- **Provided passage**

• • • • • • •

When you create a [project](/docs/guides/projects), you're setting up a workspace in {maia} that will group the following resources:

* **Branches** for version control and collaborative working.
* **Environment** connections to your cloud data platform.
* **Secret definitions** to reference secrets such as passwords, API keys, and so on.
* **Cloud credentials** to connect to objects and services on AWS, Azure, and Google Cloud.
* **OAuth** connections to access your data at third-party services such as Facebook, Salesforce, and so on.
* **Schedules** to run your pipelines at your preferred intervals.
* **Access** permissions for your project for other members in your {maia} organization.

***

## Create a project

When you create a project, set the following details in the corresponding fields:

* A **Project name**.
* An optional **Description** of your project.
* The **Data platform** you wish to connect to.

Click **Continue**.

***

## Select a project configuration

Select how you want your project to be configured:

* {maia} managed
* Advanced settings

For the purpose of this guide, select **{maia} managed**. Matillion will set up and manage the following infrastructure:

* Git repository
* Secrets
* {m_runner}s

<Note>
  Select **Advanced settings** if you want to configure and set up a third-party Git repository or deploy a Hybrid SaaS {m_runner}. For more information about project settings, read [Projects](/docs/guides/projects).

• • • • • • •

- **Supplied data**
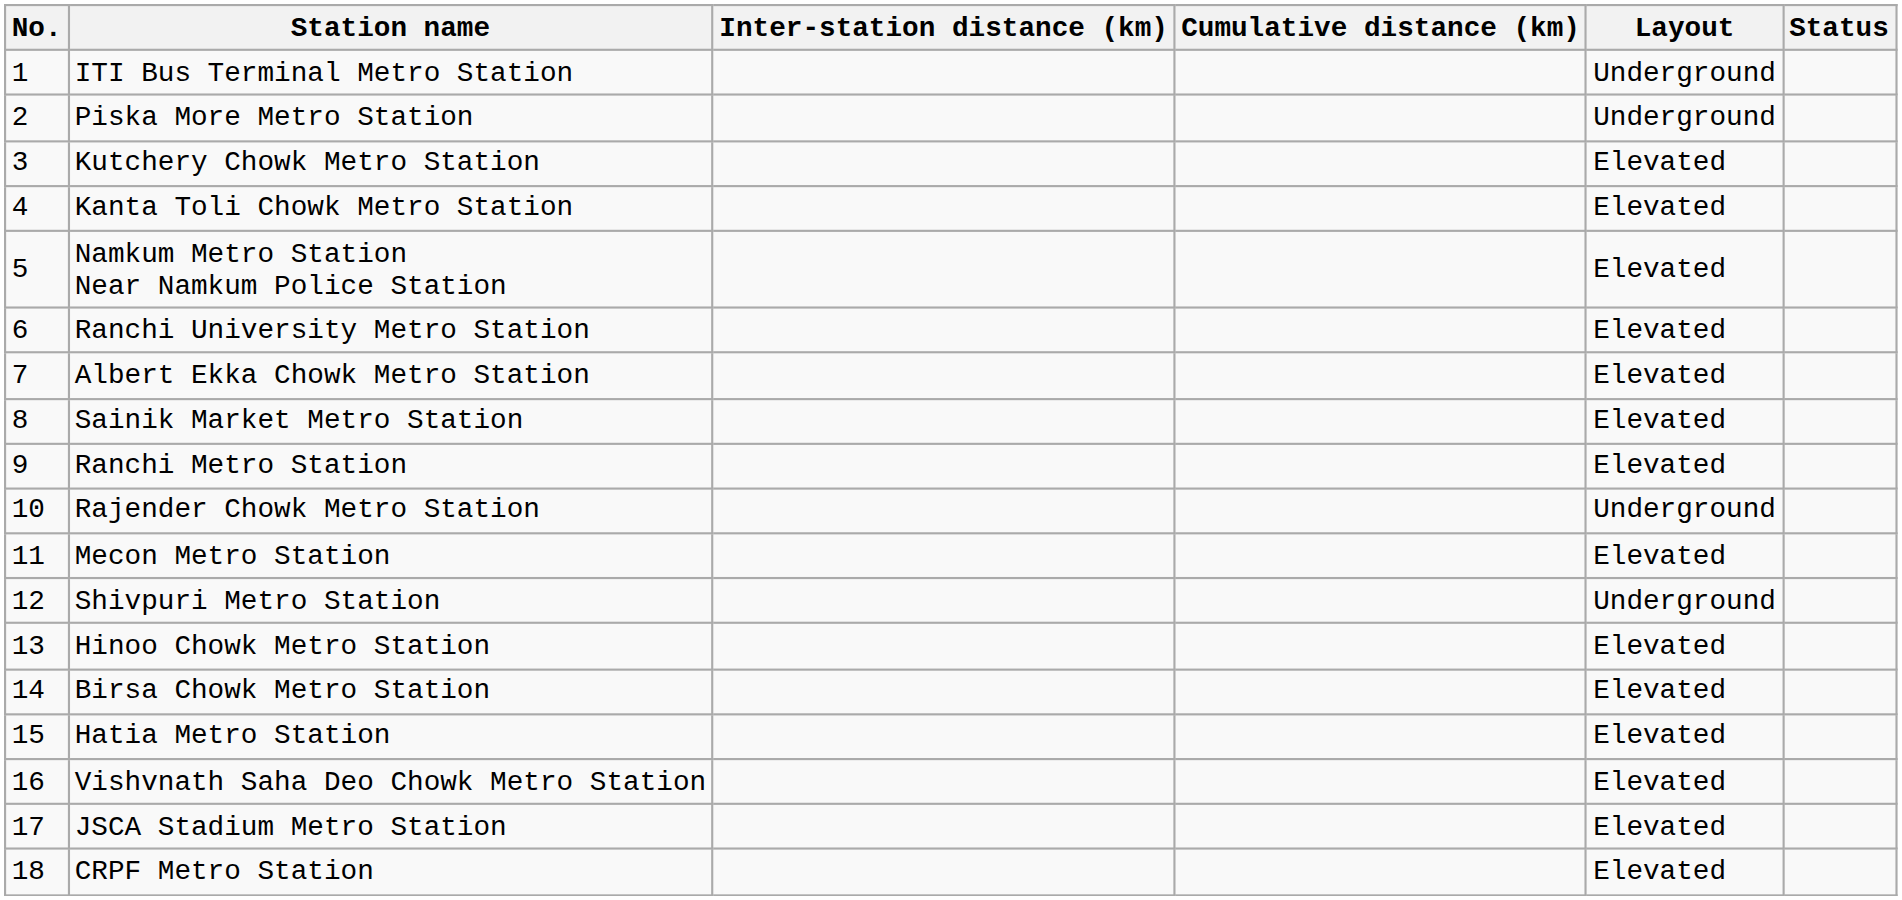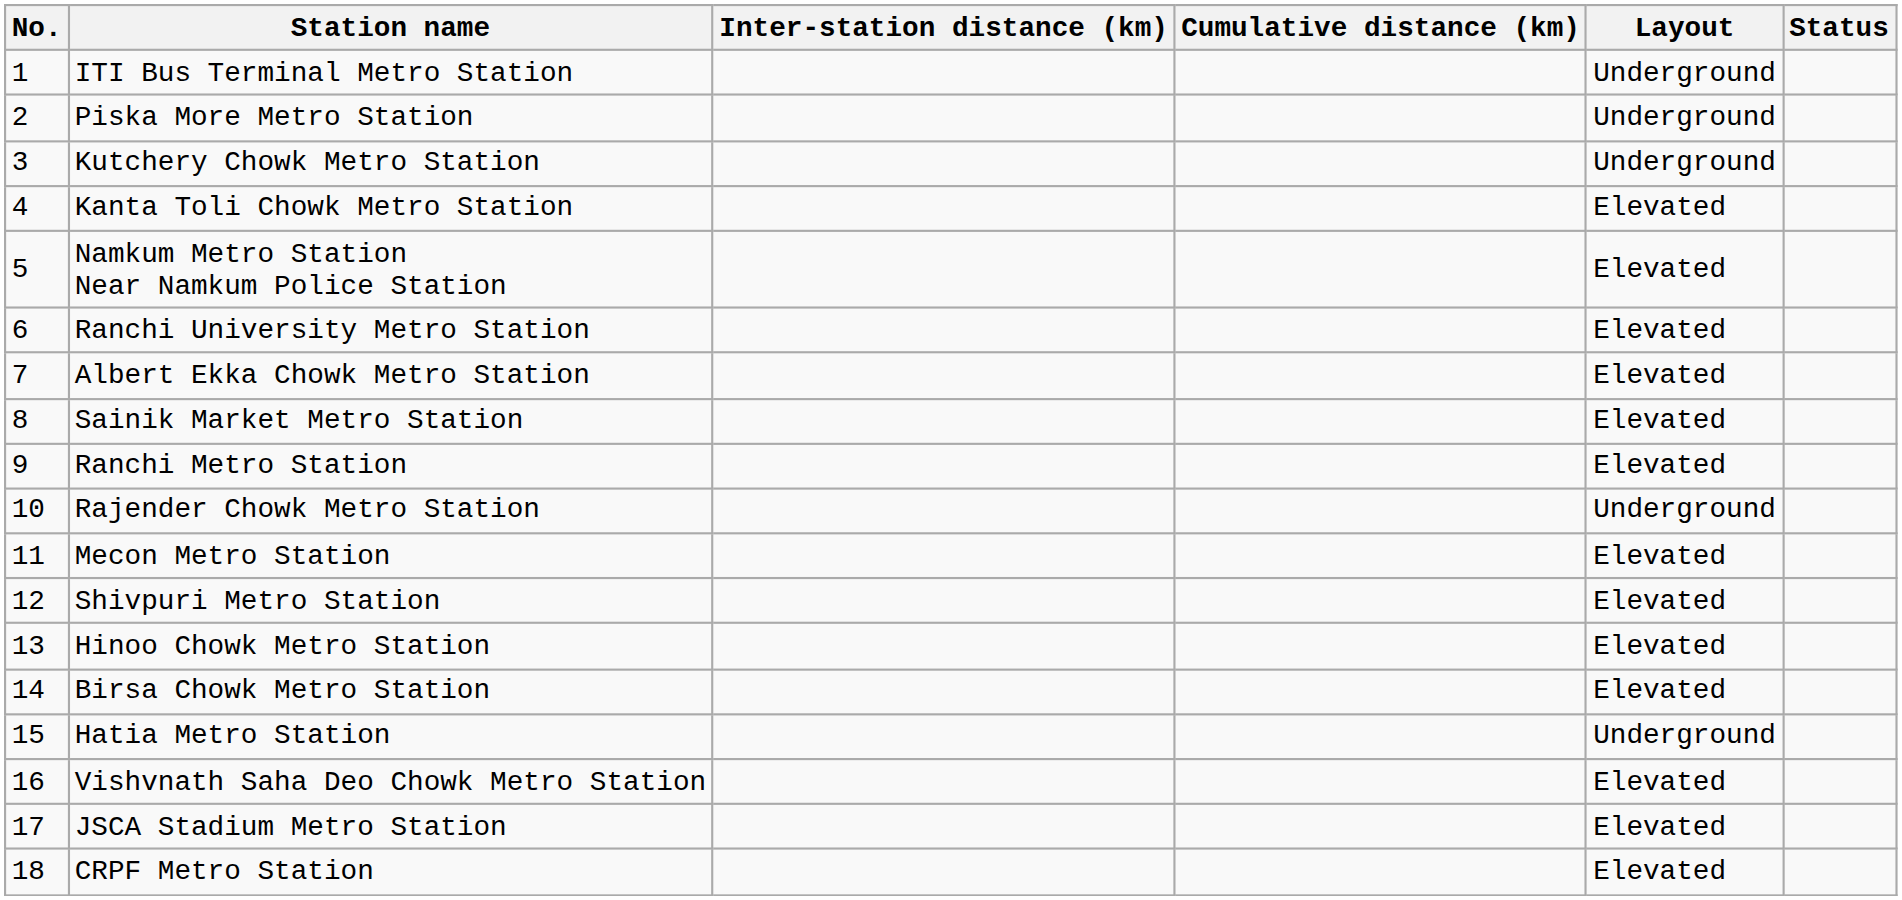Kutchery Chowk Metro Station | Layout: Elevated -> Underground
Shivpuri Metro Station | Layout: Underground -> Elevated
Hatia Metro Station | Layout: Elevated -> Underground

• • • • • • •

- **Set exercise A**
Reproduce the passage of the project guide that begins at the words "When you create a [project](/docs/guides/projects), you're" and stops after "and collaborative working.".
- **Set exercise B**
Answer these questions from the project guide, one per line:
(i) What are schedules used for in a project?
(ii) Which field is optional when creating a project?
(iii) Which button is clicked after the project details are set?

- **Complete answer A**
When you create a [project](/docs/guides/projects), you're setting up a workspace in {maia} that will group the following resources:

* **Branches** for version control and collaborative working.

- **Complete answer B**
(i) To run your pipelines at your preferred intervals.
(ii) The Description field.
(iii) Continue.